I have a DAG with a lots of task groups (50+). Every task group has the same set of tasks, but they work with different tables (independent from each other). I would like to have an opportunity to process each table as fast as possible but I cannot run the next processing of each table if the current one has not been finished yet.
I use wait_for_downstream parameter but I have one case when it’s not applicable to my DAG.

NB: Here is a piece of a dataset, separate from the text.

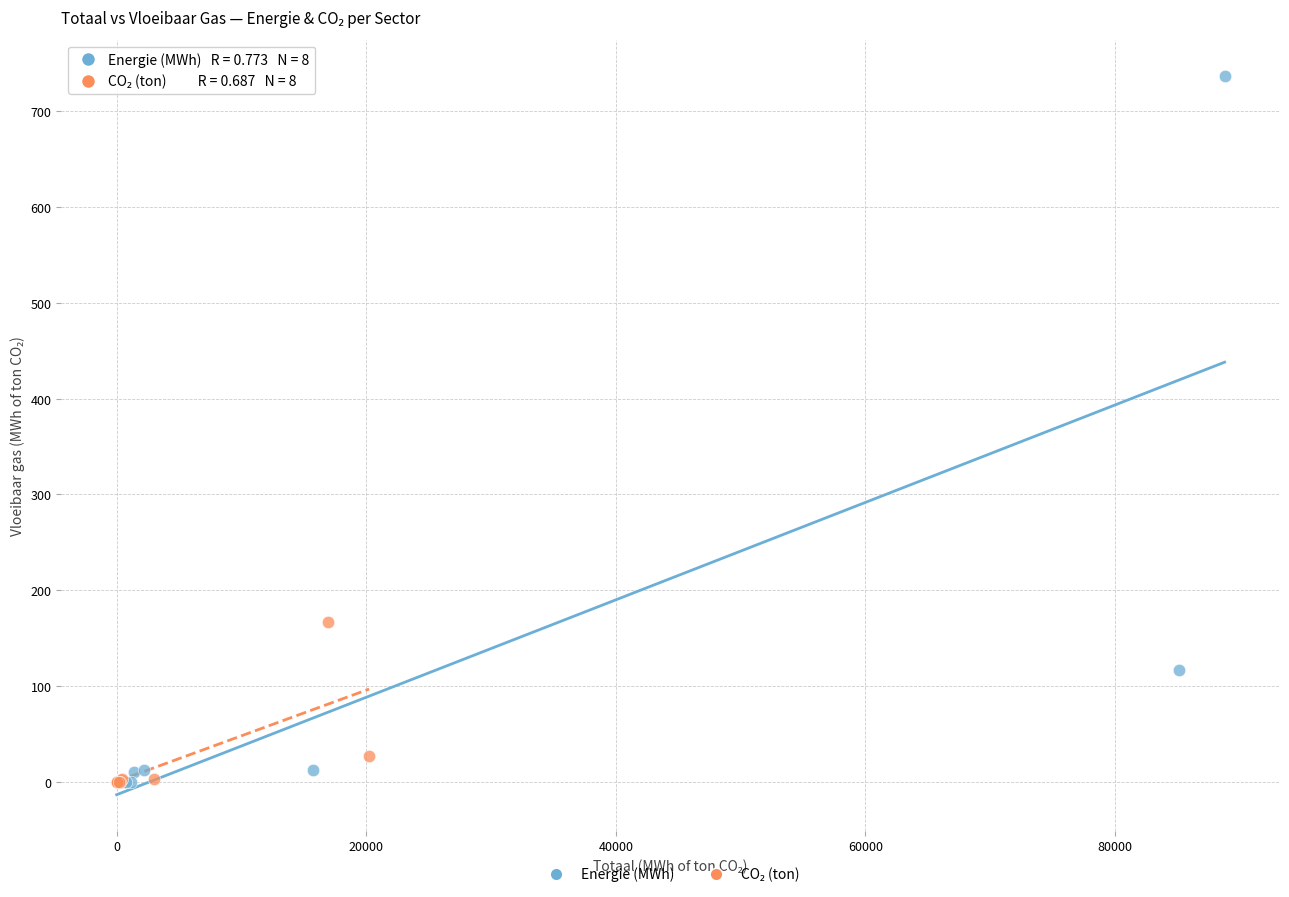

Which series contains the highest Y value?

Energie (MWh)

Let’s say I have the following structure:
@task_group(group_id="A") def typical_tg_for_table_A(): task_1 >> task_2 >> task_3 >> task_4 >> task_5 >> task_8 task_3 >> task_6 >> task_7 >> task_8 @task_group(group_id="B") def typical_tg_for_table_B(): task_1 >> task_2 >> task_3 >> task_4 >> task_5 >> task_8 task_3 >> task_6 >> task_7 >> task_8
- task_1 has parameter wait_for_downstream=True;
- task_1 could be skipped as a result of it’s own execution and this will lead to the skipping of all all other tasks and task group itself (by design and business needs);
- I have to backfill 30+ DAG Runs and I don’t want to slow down dag runs for task_group_A if task_group_B has not been finished yet.
- task_3 can not be running in parallel with task_3 from previous DAG Run
- Also task_3 can not be running until task_5 and task_7 are finished (This is a reason why I can not set wait_for_downstream=True for task_3 because downstream tasks are task_4 and task_6)
Let’s say I have 3 DAG Runs named 1, 2, 3 and we will focus on the slowest task_group (B):
- task_2 in Dag Run 1 completed successfully;
- task_3 in Dag Run 1 is starting + task_1 in Dag Run 2 is starting too;
- task_1 in Dag Run 2 is skipping → all other tasks in Dag Run 2 are skipping too;
- Dag Run 3 is starting and I then I have the situation when task_3 from Dag Run 1 and Dag Run 3 run in parallel and this is not applicable.
How could I avoid this situation? It looks like I should run task_1 only if task_8 from previous DAG Run’s the same task group is over.
Sorry for the large amount of text and I would be very grateful for any advice!